Return, word for word, the portion of the passage on gene expression in coeliac disease below, from "None of the" up to and including "in all comparisons.".

EXCERPT TO READ:
::::
None of the genes on the filter of the coeliac predisposition regions (5q30-33, 2q31-33 and 15q11-13) were affected. There were eight genes which were similarly affected in both untreated and treated coeliac patients compared to healthy controls. In addition, there was only one gene, the distal-less homeobox 4 (DLX4), exhibiting increased gene expression in all comparisons.

In the third section, the cDNA microarray data originating from the epithelial differentiation model and from the small intestinal mucosal biopsy samples were combined, and 30 genes evinced similar expression. Removal of gluten from the diet induced reversed expression of 29 genes. Nine out of 30 were located directly or indirectly in the receptor tyrosine kinase pathway starting from the epithelial growth factor receptor. Further characterisation by blotting and labelling revealed increased epidermal growth factor receptor (EGFR),β-catenin and Wiskott-Aldrich syndrome protein family member 1 (WAVE1) protein expression in the small intestinal mucosal epithelium of untreated coeliac disease patients compared to healthy controls and treated patients.
::::
DATA:
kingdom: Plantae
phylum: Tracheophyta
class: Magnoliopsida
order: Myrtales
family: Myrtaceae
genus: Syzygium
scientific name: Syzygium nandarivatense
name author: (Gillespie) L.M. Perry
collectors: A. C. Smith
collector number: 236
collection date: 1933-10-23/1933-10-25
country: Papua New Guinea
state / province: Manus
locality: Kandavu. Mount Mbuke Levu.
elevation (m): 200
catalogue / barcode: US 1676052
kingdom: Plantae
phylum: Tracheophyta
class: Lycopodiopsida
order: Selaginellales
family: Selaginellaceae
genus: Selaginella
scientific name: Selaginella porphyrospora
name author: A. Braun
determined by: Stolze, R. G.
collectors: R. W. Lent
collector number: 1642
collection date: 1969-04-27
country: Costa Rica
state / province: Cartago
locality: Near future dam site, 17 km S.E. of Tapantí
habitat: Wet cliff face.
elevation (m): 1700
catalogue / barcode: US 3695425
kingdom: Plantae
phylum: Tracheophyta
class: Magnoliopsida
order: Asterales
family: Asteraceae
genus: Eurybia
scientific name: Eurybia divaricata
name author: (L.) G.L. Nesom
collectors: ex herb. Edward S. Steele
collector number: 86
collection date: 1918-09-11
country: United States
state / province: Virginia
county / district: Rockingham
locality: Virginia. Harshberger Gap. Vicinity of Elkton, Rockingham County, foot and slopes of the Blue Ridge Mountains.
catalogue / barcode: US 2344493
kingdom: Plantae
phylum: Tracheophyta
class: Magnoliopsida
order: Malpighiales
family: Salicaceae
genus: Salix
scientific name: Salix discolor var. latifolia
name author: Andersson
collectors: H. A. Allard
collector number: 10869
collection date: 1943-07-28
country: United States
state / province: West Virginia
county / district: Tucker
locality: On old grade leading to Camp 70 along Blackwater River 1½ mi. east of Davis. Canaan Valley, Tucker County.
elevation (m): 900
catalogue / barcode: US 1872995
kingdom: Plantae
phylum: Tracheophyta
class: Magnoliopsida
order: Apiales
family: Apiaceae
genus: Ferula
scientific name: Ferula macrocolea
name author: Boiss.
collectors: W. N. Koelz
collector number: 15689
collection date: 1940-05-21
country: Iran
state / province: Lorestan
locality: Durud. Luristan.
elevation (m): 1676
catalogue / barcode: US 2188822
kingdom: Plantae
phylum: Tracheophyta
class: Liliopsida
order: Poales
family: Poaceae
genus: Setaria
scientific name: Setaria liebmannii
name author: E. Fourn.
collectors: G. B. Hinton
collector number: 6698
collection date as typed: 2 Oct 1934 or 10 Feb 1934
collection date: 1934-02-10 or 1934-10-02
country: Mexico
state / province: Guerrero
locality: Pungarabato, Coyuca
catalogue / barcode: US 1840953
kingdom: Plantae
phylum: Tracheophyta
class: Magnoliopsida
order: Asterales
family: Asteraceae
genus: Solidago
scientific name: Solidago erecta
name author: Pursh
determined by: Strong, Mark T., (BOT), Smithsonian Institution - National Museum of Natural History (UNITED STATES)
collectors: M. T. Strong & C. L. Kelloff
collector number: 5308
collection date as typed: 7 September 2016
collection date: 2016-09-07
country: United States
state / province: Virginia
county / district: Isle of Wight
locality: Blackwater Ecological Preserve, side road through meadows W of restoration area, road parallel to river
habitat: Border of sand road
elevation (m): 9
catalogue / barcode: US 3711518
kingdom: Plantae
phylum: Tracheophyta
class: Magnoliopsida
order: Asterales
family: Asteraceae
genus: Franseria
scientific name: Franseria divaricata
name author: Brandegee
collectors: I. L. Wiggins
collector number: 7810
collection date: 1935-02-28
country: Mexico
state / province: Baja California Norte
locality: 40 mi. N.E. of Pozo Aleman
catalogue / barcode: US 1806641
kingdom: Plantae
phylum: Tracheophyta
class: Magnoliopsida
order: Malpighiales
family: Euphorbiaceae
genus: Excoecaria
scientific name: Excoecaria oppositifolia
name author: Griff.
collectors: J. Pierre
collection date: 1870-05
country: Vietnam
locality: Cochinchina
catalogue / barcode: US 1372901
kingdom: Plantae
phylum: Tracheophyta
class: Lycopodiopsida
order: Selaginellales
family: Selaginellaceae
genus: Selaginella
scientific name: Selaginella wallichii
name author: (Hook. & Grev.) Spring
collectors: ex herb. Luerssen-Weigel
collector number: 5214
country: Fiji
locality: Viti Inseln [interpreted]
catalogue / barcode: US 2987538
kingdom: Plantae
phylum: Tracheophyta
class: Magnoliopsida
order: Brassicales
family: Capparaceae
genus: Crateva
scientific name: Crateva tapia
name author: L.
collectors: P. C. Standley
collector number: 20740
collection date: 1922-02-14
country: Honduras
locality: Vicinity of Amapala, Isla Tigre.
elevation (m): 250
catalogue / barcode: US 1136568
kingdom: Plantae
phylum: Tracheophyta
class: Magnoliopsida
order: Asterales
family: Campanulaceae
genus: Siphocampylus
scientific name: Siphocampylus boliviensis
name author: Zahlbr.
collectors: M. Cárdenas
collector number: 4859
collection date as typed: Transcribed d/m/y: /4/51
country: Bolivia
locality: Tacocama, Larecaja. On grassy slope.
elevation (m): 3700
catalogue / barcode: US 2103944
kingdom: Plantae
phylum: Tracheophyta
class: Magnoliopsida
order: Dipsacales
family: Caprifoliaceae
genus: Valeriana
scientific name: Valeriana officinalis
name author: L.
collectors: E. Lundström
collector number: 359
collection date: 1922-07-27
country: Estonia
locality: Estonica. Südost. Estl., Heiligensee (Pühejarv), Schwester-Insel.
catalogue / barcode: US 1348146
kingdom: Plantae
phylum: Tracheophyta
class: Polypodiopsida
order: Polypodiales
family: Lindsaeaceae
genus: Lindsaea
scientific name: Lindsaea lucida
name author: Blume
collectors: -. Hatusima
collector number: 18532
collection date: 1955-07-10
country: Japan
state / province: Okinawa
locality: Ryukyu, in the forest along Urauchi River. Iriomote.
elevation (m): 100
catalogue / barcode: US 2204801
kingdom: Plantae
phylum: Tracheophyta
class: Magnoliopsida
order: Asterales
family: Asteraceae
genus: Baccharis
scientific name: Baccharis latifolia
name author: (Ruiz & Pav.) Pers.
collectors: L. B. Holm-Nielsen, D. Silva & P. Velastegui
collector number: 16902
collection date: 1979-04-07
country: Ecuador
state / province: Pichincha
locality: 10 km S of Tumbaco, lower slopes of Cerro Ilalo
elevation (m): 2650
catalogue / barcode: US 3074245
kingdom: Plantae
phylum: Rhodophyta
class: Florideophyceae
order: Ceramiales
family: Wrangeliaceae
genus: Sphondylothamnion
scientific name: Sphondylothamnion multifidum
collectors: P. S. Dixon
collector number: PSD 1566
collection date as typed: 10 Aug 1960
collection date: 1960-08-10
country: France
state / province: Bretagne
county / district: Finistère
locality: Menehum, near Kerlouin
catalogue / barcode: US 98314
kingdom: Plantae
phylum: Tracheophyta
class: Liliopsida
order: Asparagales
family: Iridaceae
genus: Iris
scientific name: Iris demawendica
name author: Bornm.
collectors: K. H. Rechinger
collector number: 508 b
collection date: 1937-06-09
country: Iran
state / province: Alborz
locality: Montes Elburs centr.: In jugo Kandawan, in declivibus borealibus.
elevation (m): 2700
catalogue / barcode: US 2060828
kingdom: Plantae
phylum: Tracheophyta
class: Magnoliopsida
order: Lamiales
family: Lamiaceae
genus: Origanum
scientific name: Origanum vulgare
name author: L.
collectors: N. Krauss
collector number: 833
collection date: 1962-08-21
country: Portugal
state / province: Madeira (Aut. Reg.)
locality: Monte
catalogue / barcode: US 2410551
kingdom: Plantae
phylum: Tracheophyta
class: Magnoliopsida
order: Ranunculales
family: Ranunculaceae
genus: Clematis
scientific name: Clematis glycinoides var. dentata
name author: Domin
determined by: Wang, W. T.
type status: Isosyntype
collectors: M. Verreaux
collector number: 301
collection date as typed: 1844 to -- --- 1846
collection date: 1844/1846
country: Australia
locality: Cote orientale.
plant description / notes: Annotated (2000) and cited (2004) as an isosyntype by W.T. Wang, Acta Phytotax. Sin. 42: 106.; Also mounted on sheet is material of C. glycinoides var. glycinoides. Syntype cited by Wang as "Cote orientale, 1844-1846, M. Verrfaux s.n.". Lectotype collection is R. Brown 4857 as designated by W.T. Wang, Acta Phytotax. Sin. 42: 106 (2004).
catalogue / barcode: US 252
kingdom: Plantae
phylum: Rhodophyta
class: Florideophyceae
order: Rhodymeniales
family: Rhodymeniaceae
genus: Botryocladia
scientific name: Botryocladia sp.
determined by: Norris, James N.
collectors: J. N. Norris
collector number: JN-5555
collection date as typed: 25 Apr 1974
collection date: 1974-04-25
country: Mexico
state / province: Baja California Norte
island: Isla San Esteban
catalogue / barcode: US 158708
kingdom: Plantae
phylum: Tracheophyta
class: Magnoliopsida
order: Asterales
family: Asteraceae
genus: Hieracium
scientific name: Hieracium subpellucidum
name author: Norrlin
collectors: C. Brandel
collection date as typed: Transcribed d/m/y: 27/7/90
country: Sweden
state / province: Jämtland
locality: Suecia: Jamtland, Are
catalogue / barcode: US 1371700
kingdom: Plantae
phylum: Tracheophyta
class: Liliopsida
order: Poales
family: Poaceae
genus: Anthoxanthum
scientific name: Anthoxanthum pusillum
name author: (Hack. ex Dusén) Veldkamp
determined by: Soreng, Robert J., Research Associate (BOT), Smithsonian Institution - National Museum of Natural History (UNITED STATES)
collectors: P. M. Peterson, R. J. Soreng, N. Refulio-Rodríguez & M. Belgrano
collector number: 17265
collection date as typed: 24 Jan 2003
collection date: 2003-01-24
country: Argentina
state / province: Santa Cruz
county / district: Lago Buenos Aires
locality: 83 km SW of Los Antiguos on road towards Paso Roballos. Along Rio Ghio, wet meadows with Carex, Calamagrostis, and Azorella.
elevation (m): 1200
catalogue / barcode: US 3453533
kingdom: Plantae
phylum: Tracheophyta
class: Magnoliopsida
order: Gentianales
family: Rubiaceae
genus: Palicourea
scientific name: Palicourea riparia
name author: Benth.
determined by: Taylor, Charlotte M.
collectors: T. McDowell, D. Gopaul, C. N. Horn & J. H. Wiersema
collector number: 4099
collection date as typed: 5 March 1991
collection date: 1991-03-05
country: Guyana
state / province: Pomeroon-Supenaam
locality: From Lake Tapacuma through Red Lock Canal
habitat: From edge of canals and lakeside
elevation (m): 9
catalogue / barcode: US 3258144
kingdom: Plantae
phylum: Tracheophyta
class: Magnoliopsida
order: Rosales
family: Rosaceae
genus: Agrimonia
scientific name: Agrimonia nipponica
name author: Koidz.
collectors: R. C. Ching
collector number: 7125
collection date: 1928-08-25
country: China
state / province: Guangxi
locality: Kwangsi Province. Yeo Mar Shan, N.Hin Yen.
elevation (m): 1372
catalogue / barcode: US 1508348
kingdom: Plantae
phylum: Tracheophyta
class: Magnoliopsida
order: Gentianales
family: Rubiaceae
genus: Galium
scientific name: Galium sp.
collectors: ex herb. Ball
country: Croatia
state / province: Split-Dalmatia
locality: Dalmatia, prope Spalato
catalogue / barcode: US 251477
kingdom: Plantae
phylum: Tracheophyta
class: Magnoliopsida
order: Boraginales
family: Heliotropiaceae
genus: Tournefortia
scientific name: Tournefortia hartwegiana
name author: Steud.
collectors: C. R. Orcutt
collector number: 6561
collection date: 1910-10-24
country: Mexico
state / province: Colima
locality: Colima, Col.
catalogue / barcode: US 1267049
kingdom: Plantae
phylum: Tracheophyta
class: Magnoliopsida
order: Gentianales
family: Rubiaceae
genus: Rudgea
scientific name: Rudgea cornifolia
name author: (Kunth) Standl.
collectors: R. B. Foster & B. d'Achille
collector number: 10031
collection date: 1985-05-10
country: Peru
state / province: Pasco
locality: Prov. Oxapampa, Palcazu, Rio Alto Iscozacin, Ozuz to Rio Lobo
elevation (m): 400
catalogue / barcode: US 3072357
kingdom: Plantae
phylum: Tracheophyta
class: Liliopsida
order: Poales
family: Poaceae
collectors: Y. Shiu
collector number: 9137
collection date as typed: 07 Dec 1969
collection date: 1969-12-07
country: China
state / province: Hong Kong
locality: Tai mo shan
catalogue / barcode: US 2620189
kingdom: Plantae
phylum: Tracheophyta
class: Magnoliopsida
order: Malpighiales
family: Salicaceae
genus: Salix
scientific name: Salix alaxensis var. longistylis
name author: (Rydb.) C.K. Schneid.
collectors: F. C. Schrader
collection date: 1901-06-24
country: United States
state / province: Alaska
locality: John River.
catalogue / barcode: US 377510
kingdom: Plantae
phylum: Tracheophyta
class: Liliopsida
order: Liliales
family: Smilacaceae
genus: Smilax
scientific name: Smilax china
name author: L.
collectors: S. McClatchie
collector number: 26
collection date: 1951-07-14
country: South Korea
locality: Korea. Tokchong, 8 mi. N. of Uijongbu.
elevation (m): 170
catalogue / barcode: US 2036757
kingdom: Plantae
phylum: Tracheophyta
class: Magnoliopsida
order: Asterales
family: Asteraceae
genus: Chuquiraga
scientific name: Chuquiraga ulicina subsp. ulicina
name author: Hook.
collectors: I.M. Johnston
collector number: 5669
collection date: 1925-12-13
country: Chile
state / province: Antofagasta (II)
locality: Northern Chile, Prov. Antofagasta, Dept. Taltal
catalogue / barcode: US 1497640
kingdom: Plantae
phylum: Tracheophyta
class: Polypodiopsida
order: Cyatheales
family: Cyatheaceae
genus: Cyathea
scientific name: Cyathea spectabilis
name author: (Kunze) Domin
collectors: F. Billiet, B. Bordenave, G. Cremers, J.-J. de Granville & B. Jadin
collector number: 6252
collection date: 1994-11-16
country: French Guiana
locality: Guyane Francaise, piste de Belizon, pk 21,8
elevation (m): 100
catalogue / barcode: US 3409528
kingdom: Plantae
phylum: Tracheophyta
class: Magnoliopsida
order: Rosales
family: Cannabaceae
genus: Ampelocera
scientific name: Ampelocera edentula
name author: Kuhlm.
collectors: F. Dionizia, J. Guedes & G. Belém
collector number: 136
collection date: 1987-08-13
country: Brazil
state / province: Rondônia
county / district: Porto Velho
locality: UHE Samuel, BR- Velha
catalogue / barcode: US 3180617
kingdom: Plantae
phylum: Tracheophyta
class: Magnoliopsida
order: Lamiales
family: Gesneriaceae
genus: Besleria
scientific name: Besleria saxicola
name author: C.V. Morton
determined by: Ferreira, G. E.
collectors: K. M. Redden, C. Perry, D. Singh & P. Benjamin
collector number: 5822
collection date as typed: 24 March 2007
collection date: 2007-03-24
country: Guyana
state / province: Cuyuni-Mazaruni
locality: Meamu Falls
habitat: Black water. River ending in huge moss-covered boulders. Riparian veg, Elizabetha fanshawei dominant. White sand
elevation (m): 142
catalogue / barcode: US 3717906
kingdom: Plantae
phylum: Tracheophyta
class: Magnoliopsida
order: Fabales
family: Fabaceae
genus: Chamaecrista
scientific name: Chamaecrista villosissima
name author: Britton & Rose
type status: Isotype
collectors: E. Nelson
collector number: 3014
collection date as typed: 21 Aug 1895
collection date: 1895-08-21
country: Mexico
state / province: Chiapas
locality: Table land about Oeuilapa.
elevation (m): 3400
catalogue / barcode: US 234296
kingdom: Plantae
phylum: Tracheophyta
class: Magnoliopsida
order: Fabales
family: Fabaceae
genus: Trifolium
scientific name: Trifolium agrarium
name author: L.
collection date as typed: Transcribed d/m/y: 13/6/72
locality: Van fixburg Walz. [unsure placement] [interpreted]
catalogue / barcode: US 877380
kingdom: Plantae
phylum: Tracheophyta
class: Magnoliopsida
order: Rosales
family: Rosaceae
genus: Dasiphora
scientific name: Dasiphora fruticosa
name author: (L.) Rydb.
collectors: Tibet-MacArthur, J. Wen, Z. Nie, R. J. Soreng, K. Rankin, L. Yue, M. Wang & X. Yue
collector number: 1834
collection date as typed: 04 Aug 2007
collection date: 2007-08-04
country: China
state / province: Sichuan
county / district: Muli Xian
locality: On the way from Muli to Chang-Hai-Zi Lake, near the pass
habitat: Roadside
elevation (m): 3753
::::
THE ANSWER:
None of the genes on the filter of the coeliac predisposition regions (5q30-33, 2q31-33 and 15q11-13) were affected. There were eight genes which were similarly affected in both untreated and treated coeliac patients compared to healthy controls. In addition, there was only one gene, the distal-less homeobox 4 (DLX4), exhibiting increased gene expression in all comparisons.